The Claggetts, from left, Peggy, Melanie, Robert and Melissa, are all coping with Melanie's pending deployment to Kuwait. Eudora twins Melanie and Melissa joined the Army Reserves in high school and now find themselves separated by Melanie's impending deployment.
“I feel a little guilty and a little jealous,” Melissa said. “I kind of want to go with her. And there is some sadness.”
Melanie said she’s glad she’s the one who got the call.
“I’m ready to go,” she said. “My company has had excellent training. I’m really comfortable with the people I work with.”
Other Lawrence-area servicemen and women still are deployed, as well.

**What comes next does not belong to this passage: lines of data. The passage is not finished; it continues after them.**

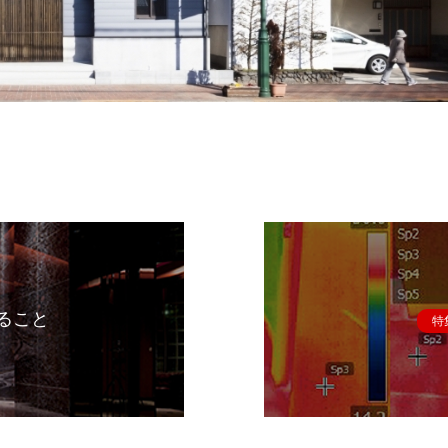
ること
特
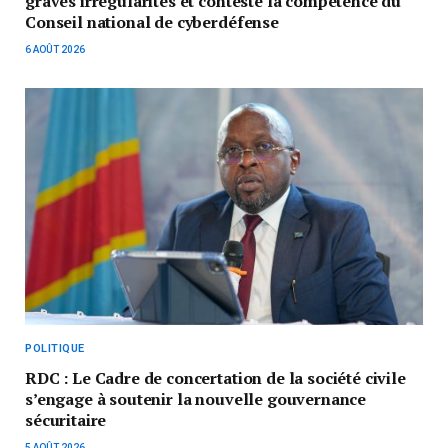
graves irrégularités et conteste la compétence du
Conseil national de cyberdéfense
6 AOÛT 2026
POLITIQUE
RDC : Le Cadre de concertation de la société civile
s’engage à soutenir la nouvelle gouvernance
sécuritaire
5 AOÛT 2026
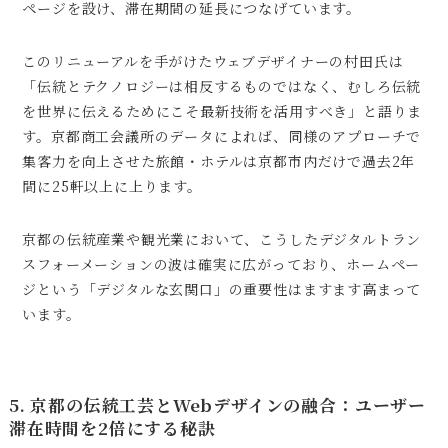
ページを設け、滞在期間の延長につなげています。
このリニューアルを手がけたウェブデザイナーの村田氏は
「伝統とテクノロジーは相反するものではなく、むしろ伝統
を世界に伝えるためにこそ最新技術を活用すべき」と語りま
す。京都商工会議所のデータによれば、同様のアプローチで
集客力を向上させた旅館・ホテルは京都市内だけで過去2年
間に25軒以上に上ります。
京都の伝統産業や観光業において、こうしたデジタルトラン
スフォーメーションの波は確実に広がっており、ホームペー
ジという「デジタルな玄関口」の重要性はますます高まって
います。
5. 京都の伝統工芸とWebデザインの融合：ユーザー
滞在時間を2倍にする秘訣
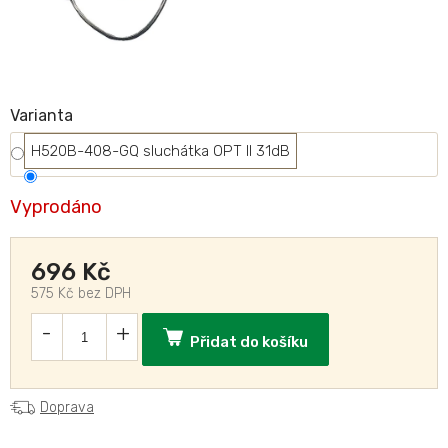
Varianta
H520B-408-GQ sluchátka OPT II 31dB
Vyprodáno
696 Kč
575 Kč bez DPH
Přidat do košíku
Doprava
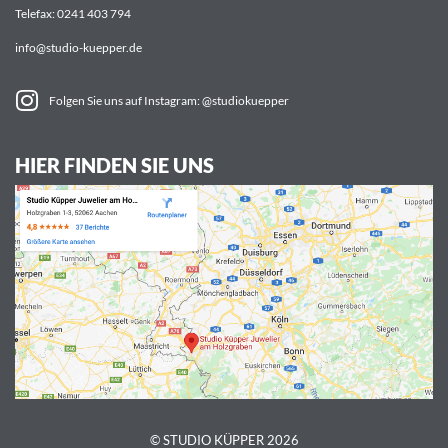
Telefax: 0241 403 794
info@studio-kuepper.de
Folgen Sie uns auf Instagram: @studiokuepper
HIER FINDEN SIE UNS
© STUDIO KÜPPER 2026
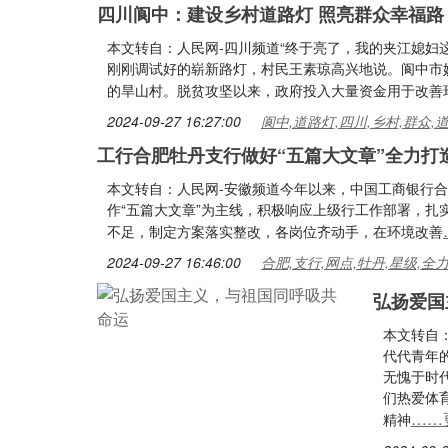
四川阆中：建设乡村道路灯 照亮群众幸福路
本文转自：人民网-四川频道“终于亮了，我的夹江媳妇
刚刚调试好的崭新路灯，村民王素琼高兴地说。阆中市
的旱山村。脱贫攻坚以来，政府投入大量资金用于改善
2024-09-27 16:27:00
阆中,道路灯,四川,乡村,群众,
工行合肥牡丹支行做好“五篇大文章”全力打
本文转自：人民网-安徽频道今年以来，中国工商银行
作“五篇大文章”为主线，积极响应上级行工作部署，
不足，制定方案落实整改，各岗位齐动手，在环境改善
2024-09-27 16:46:00
合肥,支行,网点,牡丹,星级,全
弘扬爱国
本文转自
代代青年
无愧于时
们热爱体
……
精神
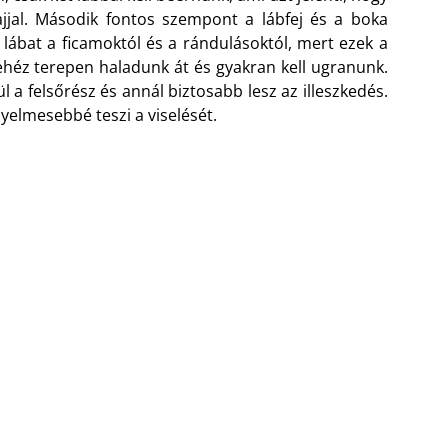
alajjal. Második fontos szempont a lábfej és a boka
a lábat a ficamoktól és a rándulásoktól, mert ezek a
nehéz terepen haladunk át és gyakran kell ugranunk.
 a felsőrész és annál biztosabb lesz az illeszkedés.
yelmesebbé teszi a viselését.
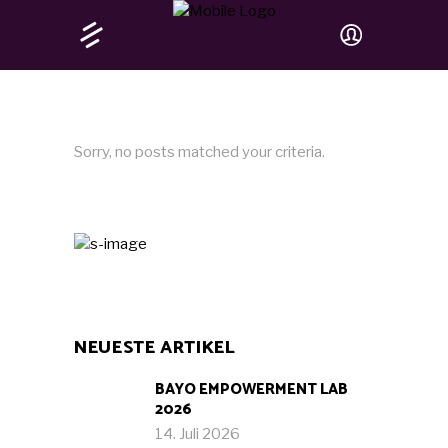
Sorry, no posts matched your criteria.
NEUESTE ARTIKEL
BAYO EMPOWERMENT LAB
2026
14. Juli 2026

Mary Sherman, of Lawrence, said she was relieved her son was back stateside. Ronald B. Hildner is back in Tampa, Fla., with the Army Central Command. Hildner, who recently was promoted from captain to major, worked in the command center in Qatar, well away from the fighting.
“We got e-mails from him once a week,” Sherman said. “He said he did a lot of work with missiles and made sure anything they (Iraqis) sent up didn’t get there.”
Betty Egan, of Lawrence, is relieved the war is over. Still, she knows her grandnephew, David Staugaitis, is still in Iraq with his Marine unit — and still in harm’s way.
“I write to him every day, but we haven’t heard much from him,” Egan said last week.
Fox News Network reporter Rick Leventhal was embedded with Staugaitis’ unit and the two sometimes traveled together, Egan said. Twice, Staugaitis was interviewed by Leventhal.
“I have a couple of tapes, and whenever I get lonely for him, I play them,” Egan said.